Combien gagne un Responsable de la sécurité des systèmes d’information en Algérie en 2026?

Les fourchettes de rémunération varient avec l’employeur et le secteur. Les ingénieurs sécurité de niveau intermédiaire gagnent 120 000–180 000 DZD/mois ; les ingénieurs seniors 200 000–280 000 ; les RSSI adjoints ou RSSI dans les entreprises publiques de taille moyenne 280 000–450 000 ; et les RSSI dans les grandes banques, ministères ou grandes entreprises publiques 450 000–700 000+ DZD/mois, souvent avec des avantages exécutifs et des composantes de rétention en devise étrangère dans les multinationales.

Quelles certifications l’ASSI accepte-t-elle pour le mandat de RSSI?

Le décret 26-07 n’est pas spécifique, mais l’ASSI a signalé un alignement avec CISSP (ISC2), CISM (ISACA), ISO/IEC 27001 Lead Implementer/Lead Auditor, CEH ou OSCP pour les rôles opérationnels, et CCSP pour les environnements à dominante cloud. La plupart des employeurs algériens traitent CISSP ou CISM comme la valeur par défaut de la filière senior.

Les entreprises privées doivent-elles aussi nommer un RSSI?
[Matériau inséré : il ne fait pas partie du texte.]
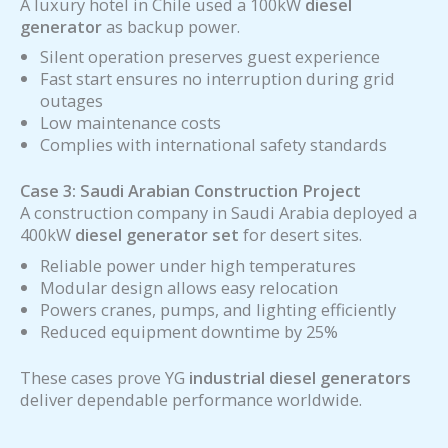
A luxury hotel in Chile used a 100kW
diesel
generator
as backup power.
Silent operation preserves guest experience
Fast start ensures no interruption during grid
outages
Low maintenance costs
Complies with international safety standards
Case 3: Saudi Arabian Construction Project
A construction company in Saudi Arabia deployed a
400kW
diesel generator
set
for desert sites.
Reliable power under high temperatures
Modular design allows easy relocation
Powers cranes, pumps, and lighting efficiently
Reduced equipment downtime by 25%
These cases prove YG
industrial diesel generators
deliver dependable performance worldwide.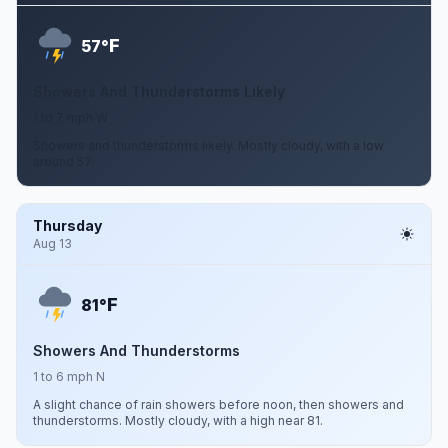
F
57°
Showers And Thunderstorms Likely
1 to 7 mph W
Showers and thunderstorms likely. Mostly cloudy, with a low
around 57.
Thursday
Aug 13
F
81°
Showers And Thunderstorms
1 to 6 mph N
A slight chance of rain showers before noon, then showers and
thunderstorms. Mostly cloudy, with a high near 81.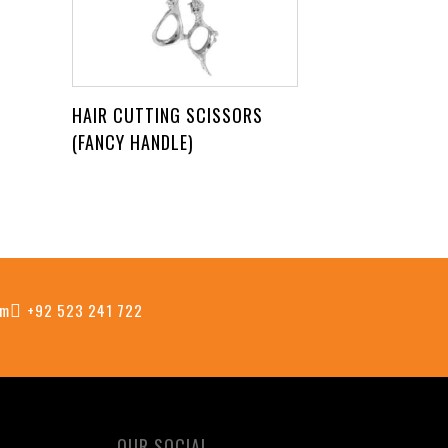
HAIR CUTTING SCISSORS
(FANCY HANDLE)
om
+92 523 241 722
OUR SOCIAL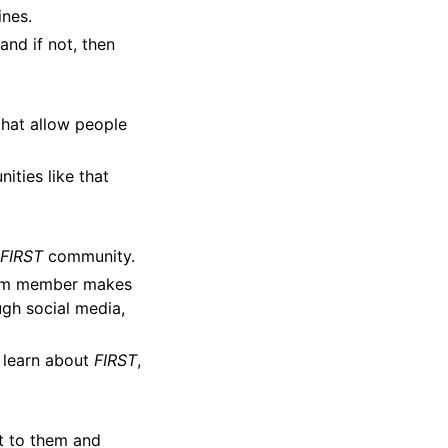
ines.
and if not, then
that allow people
ities like that
e
FIRST
community.
eam member makes
ugh social media,
m learn about
FIRST
,
ut to them and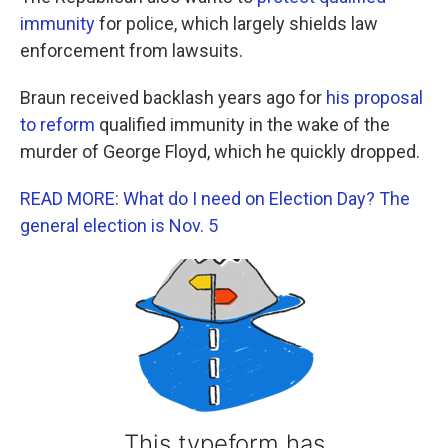
immunity
for police, which largely shields law
enforcement from lawsuits.
Braun received backlash years ago for
his proposal
to reform
qualified immunity in the wake of the
murder of George Floyd, which he quickly dropped.
READ MORE: What do I need on Election Day? The
general election is Nov. 5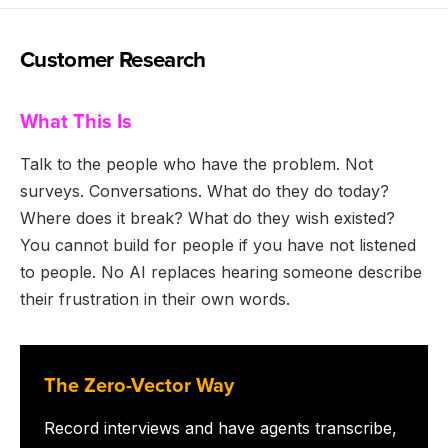
Customer Research
What This Is
Talk to the people who have the problem. Not
surveys. Conversations. What do they do today?
Where does it break? What do they wish existed?
You cannot build for people if you have not listened
to people. No AI replaces hearing someone describe
their frustration in their own words.
The Zero-Vector Way
Record interviews and have agents transcribe,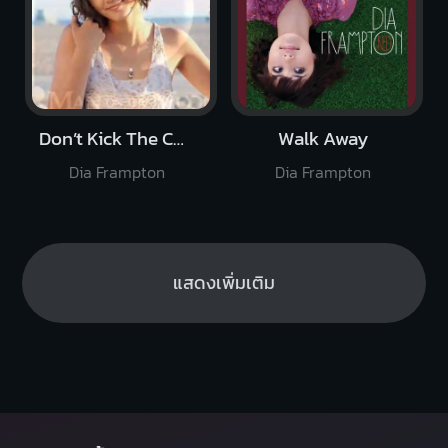
Don’t Kick The Chair
Walk Away
Dia Frampton
Dia Frampton
แสดงเพิ่มเติม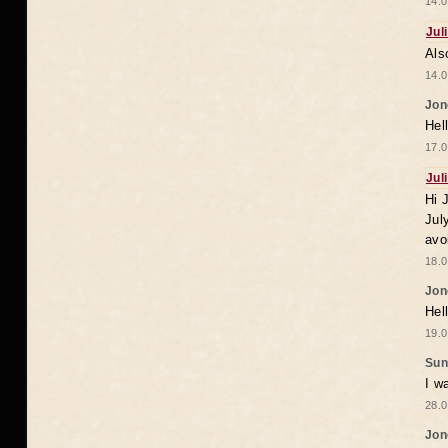
14.0
Jul
Als
14.0
Jon
Hel
17.0
Jul
Hi 
Jul
avo
18.0
Jon
Hel
19.0
Sun
I w
28.0
Jon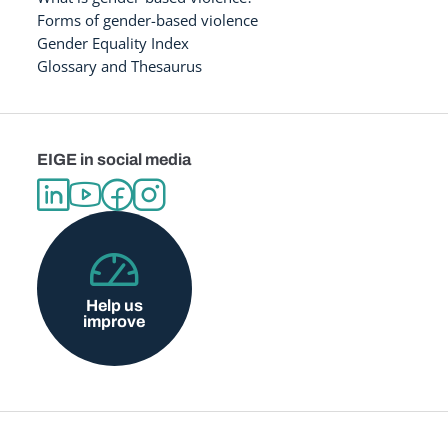
Forms of gender-based violence
Gender Equality Index
Glossary and Thesaurus
EIGE in social media
Help us
improve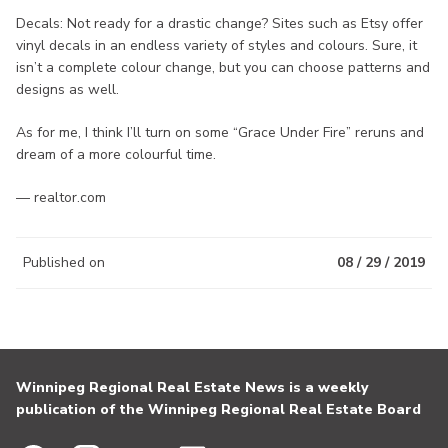
Decals: Not ready for a drastic change? Sites such as Etsy offer
vinyl decals in an endless variety of styles and colours. Sure, it
isn’t a complete colour change, but you can choose patterns and
designs as well.
As for me, I think I’ll turn on some “Grace Under Fire” reruns and
dream of a more colourful time.
— realtor.com
Published on
08 / 29 / 2019
Winnipeg Regional Real Estate News is a weekly
publication of the Winnipeg Regional Real Estate Board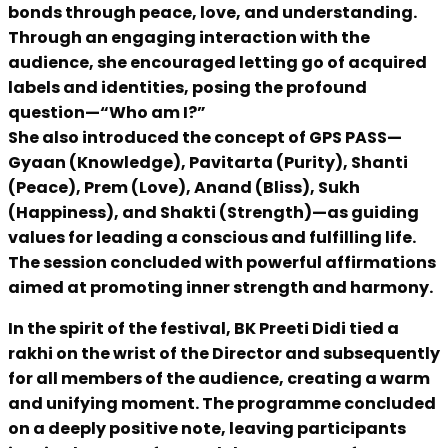
bonds through peace, love, and understanding.
Through an engaging interaction with the
audience, she encouraged letting go of acquired
labels and identities, posing the profound
question—“Who am I?”
She also introduced the concept of GPS PASS—
Gyaan (Knowledge), Pavitarta (Purity), Shanti
(Peace), Prem (Love), Anand (Bliss), Sukh
(Happiness), and Shakti (Strength)—as guiding
values for leading a conscious and fulfilling life.
The session concluded with powerful affirmations
aimed at promoting inner strength and harmony.
In the spirit of the festival, BK Preeti Didi tied a
rakhi on the wrist of the Director and subsequently
for all members of the audience, creating a warm
and unifying moment. The programme concluded
on a deeply positive note, leaving participants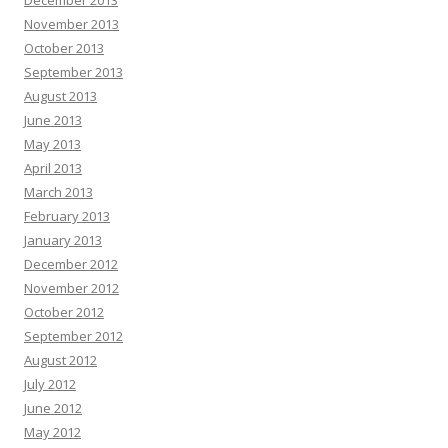
December 2013
November 2013
October 2013
September 2013
August 2013
June 2013
May 2013
April 2013
March 2013
February 2013
January 2013
December 2012
November 2012
October 2012
September 2012
August 2012
July 2012
June 2012
May 2012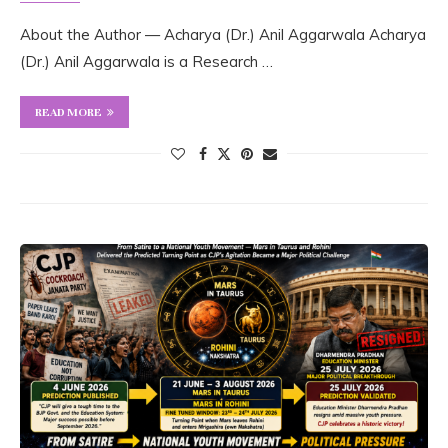
About the Author — Acharya (Dr.) Anil Aggarwala Acharya
(Dr.) Anil Aggarwala is a Research …
READ MORE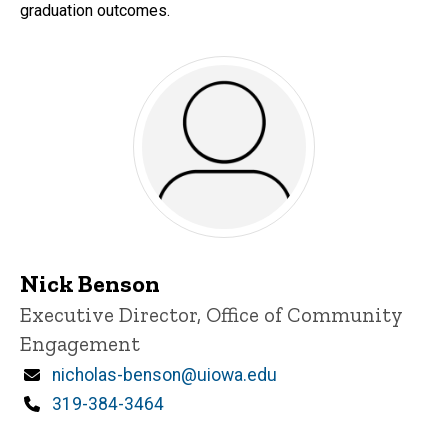
graduation outcomes.
Nick Benson
Title/Position
Executive Director, Office of Community
Engagement
Email
nicholas-benson@uiowa.edu
Phone
319-384-3464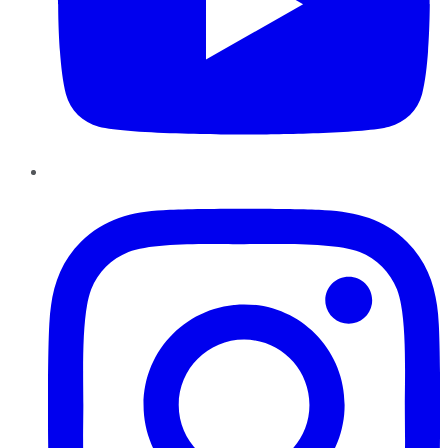
Instagram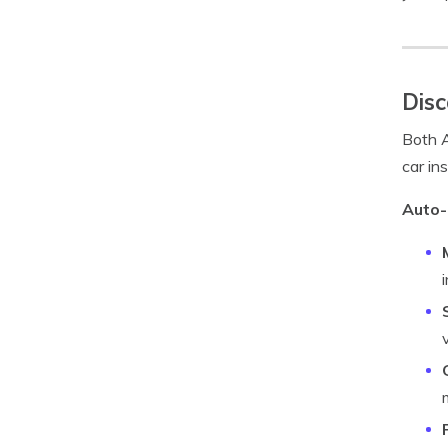
Disc
Both A
car in
Auto-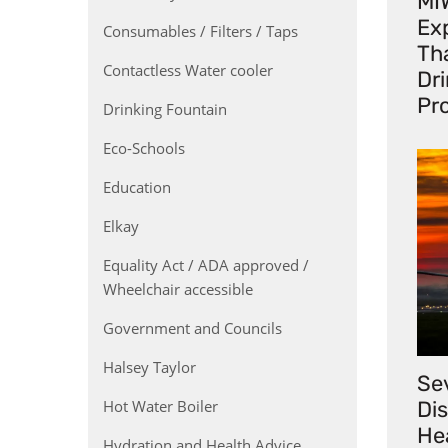
MI
Exp
Consumables / Filters / Taps
Th
Contactless Water cooler
Dr
Pr
Drinking Fountain
Eco-Schools
Education
Elkay
Equality Act / ADA approved /
Wheelchair accessible
Government and Councils
Halsey Taylor
Se
Hot Water Boiler
Di
He
Hydration and Health Advice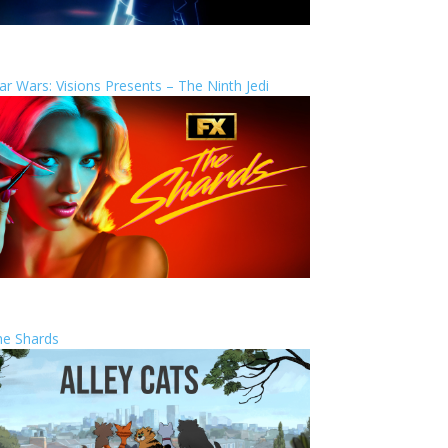
ar Wars: Visions Presents – The Ninth Jedi
he Shards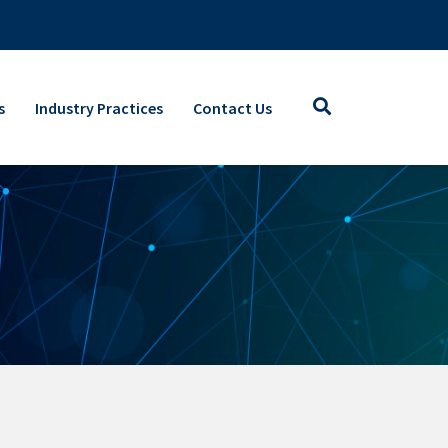
s
Industry Practices
Contact Us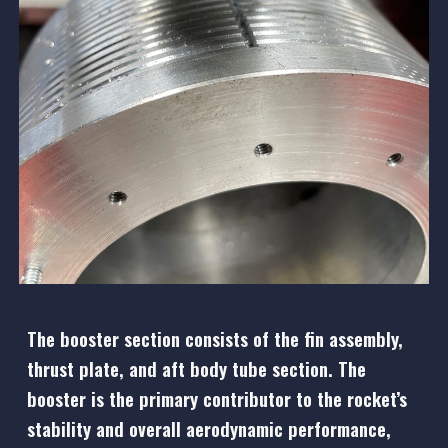
The booster section consists of the fin assembly,
thrust plate, and aft body tube section. The
booster is the primary contributor to the rocket’s
stability and overall aerodynamic performance,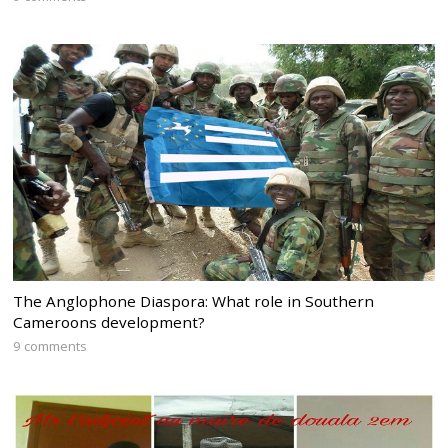
The Anglophone Diaspora: What role in Southern
Cameroons development?
9 comments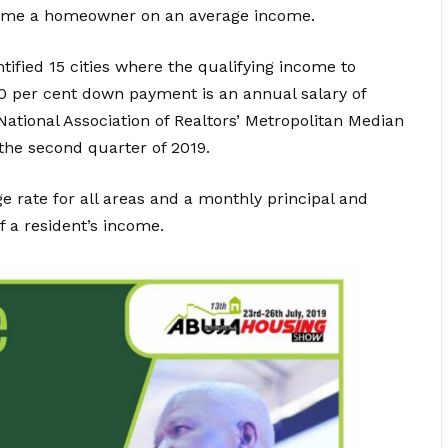
become a homeowner on an average income.
ified 15 cities where the qualifying income to
0 per cent down payment is an annual salary of
National Association of Realtors’ Metropolitan Median
 the second quarter of 2019.
 rate for all areas and a monthly principal and
f a resident’s income.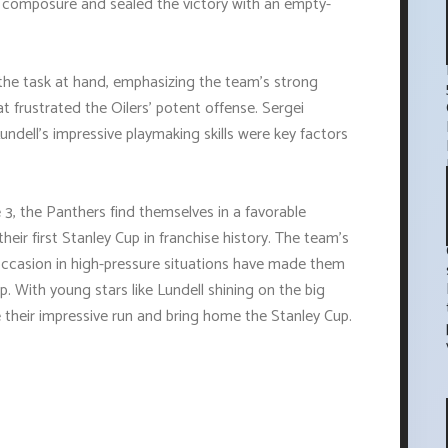
r composure and sealed the victory with an empty-
he task at hand, emphasizing the team's strong
t frustrated the Oilers' potent offense. Sergei
ndell's impressive playmaking skills were key factors
3, the Panthers find themselves in a favorable
heir first Stanley Cup in franchise history. The team's
he occasion in high-pressure situations have made them
. With young stars like Lundell shining on the big
 their impressive run and bring home the Stanley Cup.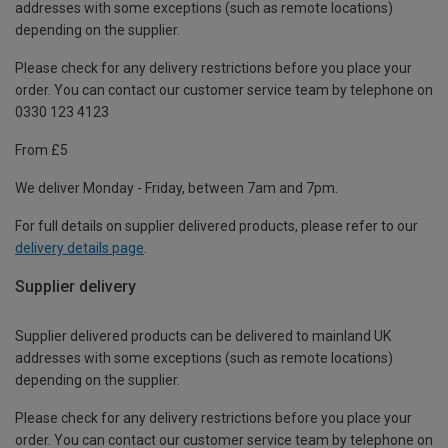
addresses with some exceptions (such as remote locations)
depending on the supplier.
Please check for any delivery restrictions before you place your
order. You can contact our customer service team by telephone on
0330 123 4123
From £5
We deliver Monday - Friday, between 7am and 7pm.
For full details on supplier delivered products, please refer to our
delivery details page
.
Supplier delivery
Supplier delivered products can be delivered to mainland UK
addresses with some exceptions (such as remote locations)
depending on the supplier.
Please check for any delivery restrictions before you place your
order. You can contact our customer service team by telephone on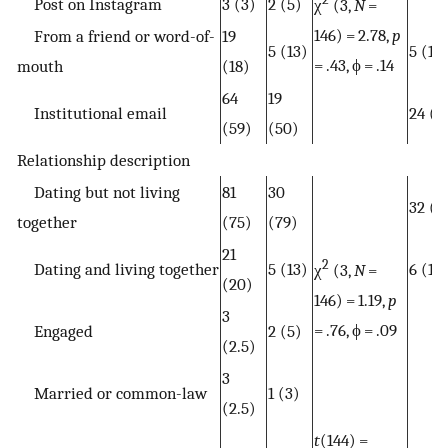
Post on Instagram
3 (3)
2 (5)
χ
(3,
N
=
146) = 2.78,
p
From a friend or word-of-
19
5 (13)
5 (13
= .43, ϕ = .14
mouth
(18)
64
19
Institutional email
24 (6
(59)
(50)
Relationship description
Dating but not living
81
30
32 (8
together
(75)
(79)
21
2
Dating and living together
5 (13)
6 (16
χ
(3,
N
=
(20)
146) = 1.19,
p
3
= .76, ϕ = .09
Engaged
2 (5)
(2.5)
3
Married or common-law
1 (3)
(2.5)
t
(144) =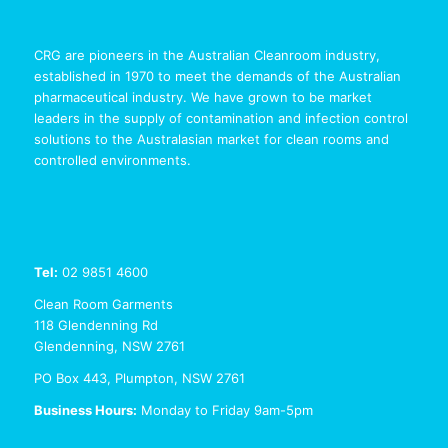
CRG are pioneers in the Australian Cleanroom industry,
established in 1970 to meet the demands of the Australian
pharmaceutical industry. We have grown to be market
leaders in the supply of contamination and infection control
solutions to the Australasian market for clean rooms and
controlled environments.
Tel:
02 9851 4600
Clean Room Garments
118 Glendenning Rd
Glendenning, NSW 2761
PO Box 443, Plumpton, NSW 2761
Business Hours:
Monday to Friday 9am-5pm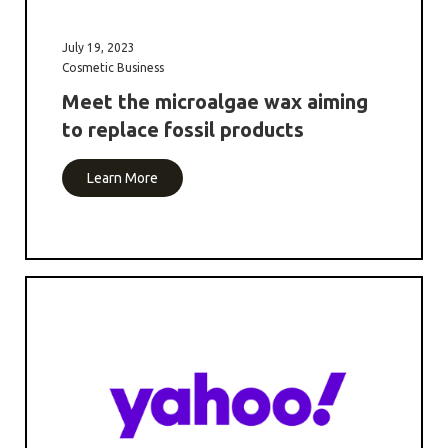
July 19, 2023
Cosmetic Business
Meet the microalgae wax aiming
to replace fossil products
Learn More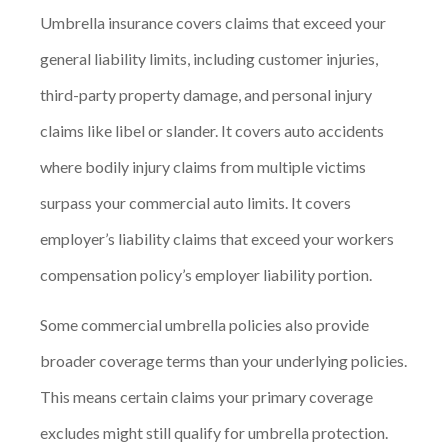
Umbrella insurance covers claims that exceed your
general liability limits, including customer injuries,
third-party property damage, and personal injury
claims like libel or slander. It covers auto accidents
where bodily injury claims from multiple victims
surpass your commercial auto limits. It covers
employer’s liability claims that exceed your workers
compensation policy’s employer liability portion.
Some commercial umbrella policies also provide
broader coverage terms than your underlying policies.
This means certain claims your primary coverage
excludes might still qualify for umbrella protection.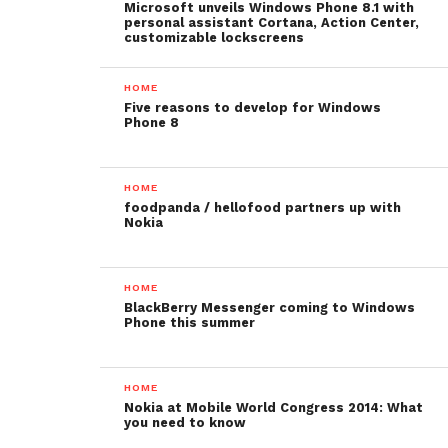
Microsoft unveils Windows Phone 8.1 with
personal assistant Cortana, Action Center,
customizable lockscreens
HOME
Five reasons to develop for Windows
Phone 8
HOME
foodpanda / hellofood partners up with
Nokia
HOME
BlackBerry Messenger coming to Windows
Phone this summer
HOME
Nokia at Mobile World Congress 2014: What
you need to know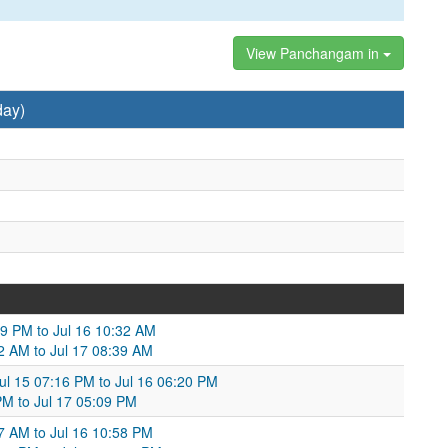
View Panchangam in
day)
09 PM to Jul 16 10:32 AM
32 AM to Jul 17 08:39 AM
ul 15 07:16 PM to Jul 16 06:20 PM
PM to Jul 17 05:09 PM
27 AM to Jul 16 10:58 PM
Les décrets 20-05 et 26-07 lient explicitement les institutions publiques, mais les opérateurs privés à l’intérieur des six secteurs IIC (énergie, télécoms, eau, transports, services financiers, services gouvernementaux) et les entités privées adjacentes aux IIC (banques privées, cliniques privées avec dossiers patients électroniques, fournisseurs cloud) sont intégrés via des manuels sectoriels en 2026-2027.